Baseline of performance tests should be the last metric in/decrease rather than HEAD^ to counter drift
The recent drama with performance test flukes (!2192 (comment 245745) and d46a72e1) started when we decreased the threshold of a couple of performance tests (!1983 (closed)) from 10% (mostly) to 1% (mostly). While the goal is honorable, I find it problematic for two reasons
- We get mentioned CI flukes, fueling a distrust in CI performance tests and at best leading to a lot of
Metric Increase
/Metric Decrease
noise like d46a72e1, at worst to accepting performance regressions which were actually caused by a bug in the code. - It doesn't counter performance drift, it just lessens the effects. Put plainly: 40 consecutive commits with a 0.5% increase will lead to a silent >20% drift regardless.
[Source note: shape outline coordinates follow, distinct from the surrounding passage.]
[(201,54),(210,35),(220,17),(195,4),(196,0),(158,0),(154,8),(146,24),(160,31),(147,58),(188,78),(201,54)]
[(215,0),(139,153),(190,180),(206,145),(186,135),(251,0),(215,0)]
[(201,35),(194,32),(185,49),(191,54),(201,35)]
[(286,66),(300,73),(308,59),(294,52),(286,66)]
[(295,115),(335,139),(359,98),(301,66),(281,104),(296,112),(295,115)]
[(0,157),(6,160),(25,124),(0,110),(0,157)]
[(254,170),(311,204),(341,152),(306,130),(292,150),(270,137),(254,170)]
While weeping on the shoulder of @matheus23 today after telling him about my experience, he came up with a great idea: To counter drift, performance tests should use the commit with the last metric increase for a test as a baseline, rather than HEAD^
(ultimately defaulting to the last GHC release). This is much more effective, even if we pick a threshold that isn't susceptible to CI flukes (1.), like 5%. Even with a 10% threshold, the 20% drift scenario can be ruled out.
CC'ing @mpickering, @AndreasK, @bgamari, @alp, @osa1